* REQUIRED WORK: Retype the listing exactly. Leave out the images.

* SUPPLIED INFORMATION:
────────────────────

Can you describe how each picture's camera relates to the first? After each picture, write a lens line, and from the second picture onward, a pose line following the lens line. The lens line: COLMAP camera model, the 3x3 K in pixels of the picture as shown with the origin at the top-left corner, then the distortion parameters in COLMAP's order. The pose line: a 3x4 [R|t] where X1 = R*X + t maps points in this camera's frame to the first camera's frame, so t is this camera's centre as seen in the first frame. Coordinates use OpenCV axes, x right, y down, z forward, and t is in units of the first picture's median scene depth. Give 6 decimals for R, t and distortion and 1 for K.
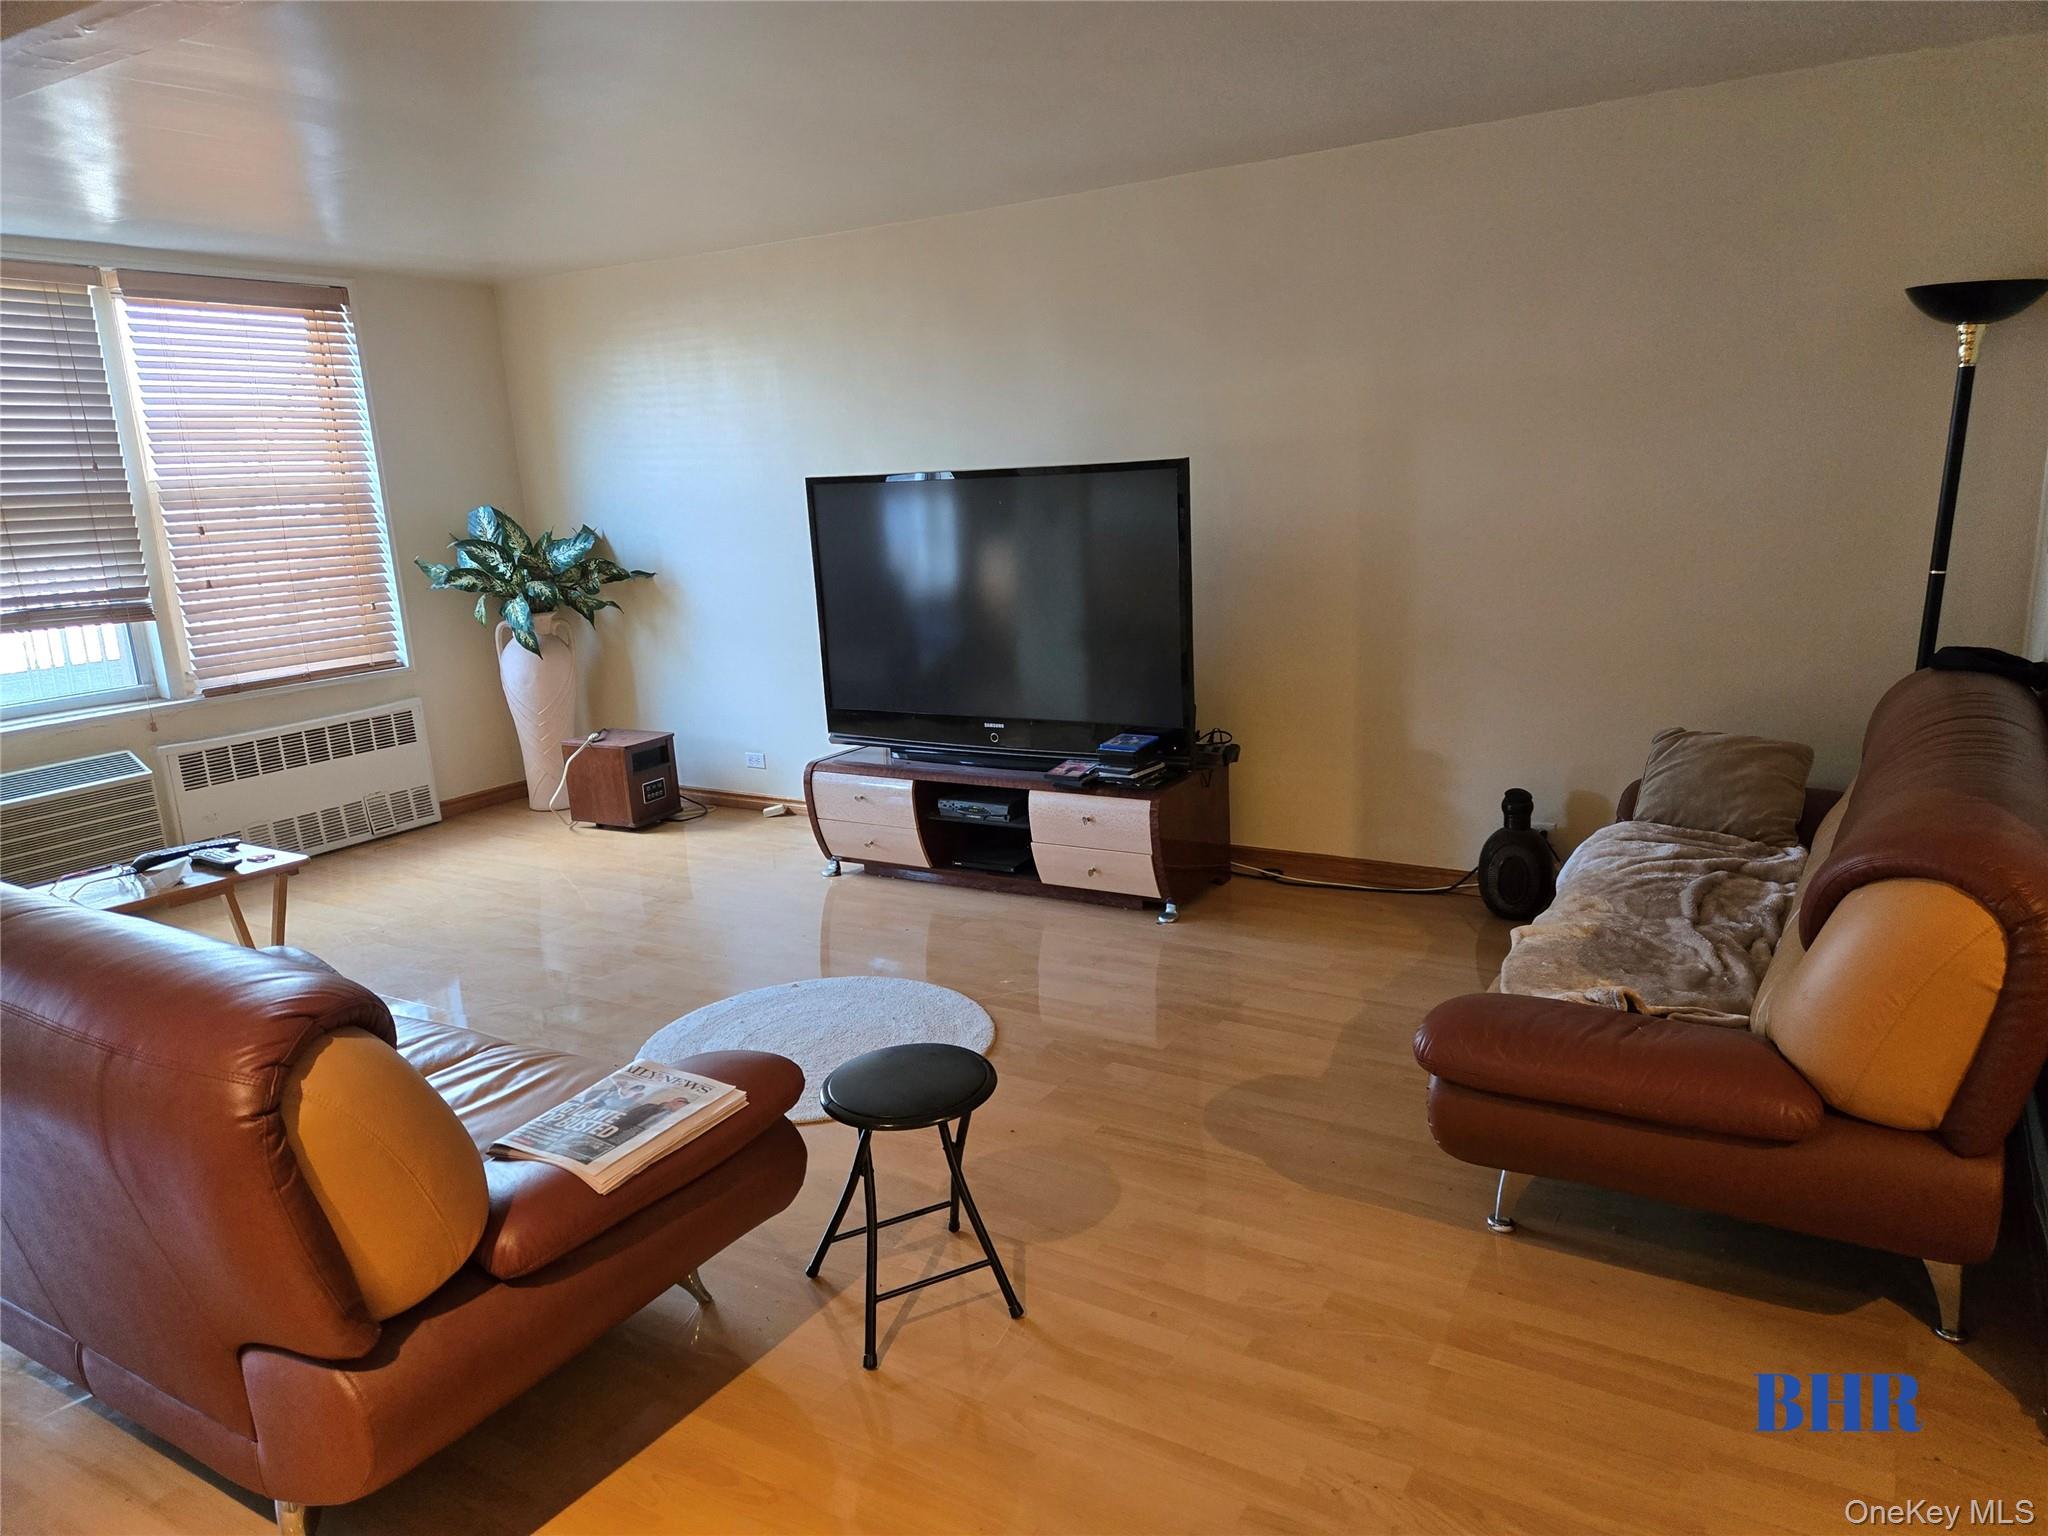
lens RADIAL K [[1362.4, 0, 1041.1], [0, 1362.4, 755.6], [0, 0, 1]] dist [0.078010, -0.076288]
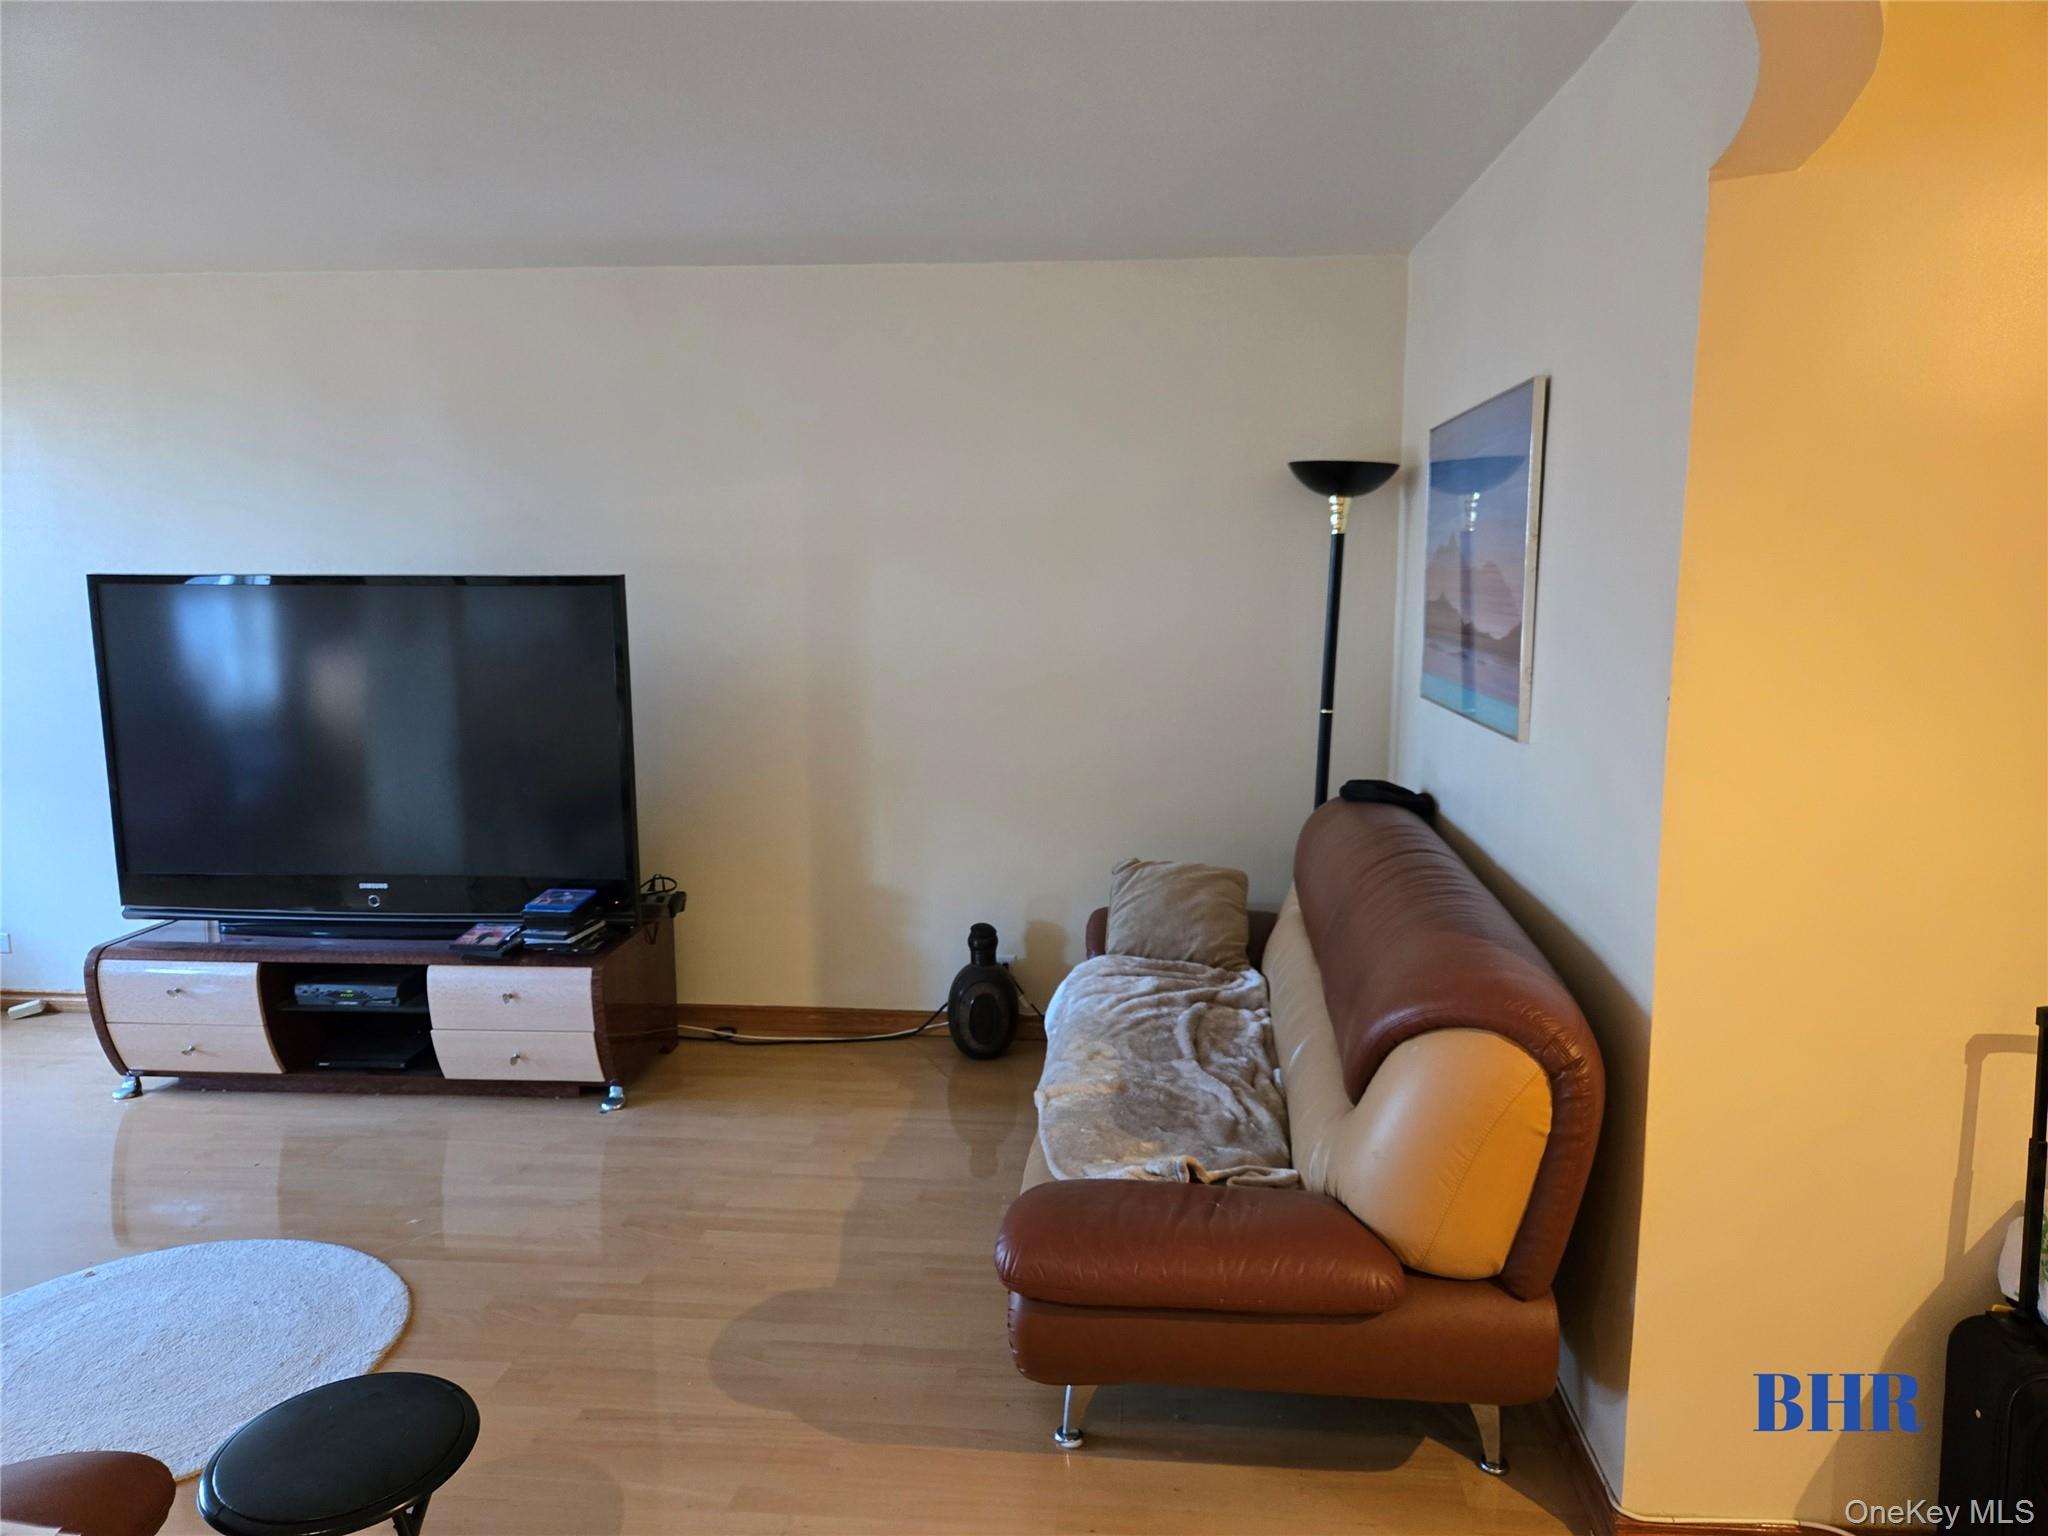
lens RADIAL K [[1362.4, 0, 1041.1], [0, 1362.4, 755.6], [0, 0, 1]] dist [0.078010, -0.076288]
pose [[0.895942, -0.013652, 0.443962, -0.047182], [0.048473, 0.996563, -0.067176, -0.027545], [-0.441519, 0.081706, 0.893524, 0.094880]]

────────────────────

* RESPONSE AREA:
Can you describe how each picture's camera relates to the first? After each picture, write a lens line, and from the second picture onward, a pose line following the lens line. The lens line: COLMAP camera model, the 3x3 K in pixels of the picture as shown with the origin at the top-left corner, then the distortion parameters in COLMAP's order. The pose line: a 3x4 [R|t] where X1 = R*X + t maps points in this camera's frame to the first camera's frame, so t is this camera's centre as seen in the first frame. Coordinates use OpenCV axes, x right, y down, z forward, and t is in units of the first picture's median scene depth. Give 6 decimals for R, t and distortion and 1 for K.
lens RADIAL K [[1362.4, 0, 1041.1], [0, 1362.4, 755.6], [0, 0, 1]] dist [0.078010, -0.076288]
lens RADIAL K [[1362.4, 0, 1041.1], [0, 1362.4, 755.6], [0, 0, 1]] dist [0.078010, -0.076288]
pose [[0.895942, -0.013652, 0.443962, -0.047182], [0.048473, 0.996563, -0.067176, -0.027545], [-0.441519, 0.081706, 0.893524, 0.094880]]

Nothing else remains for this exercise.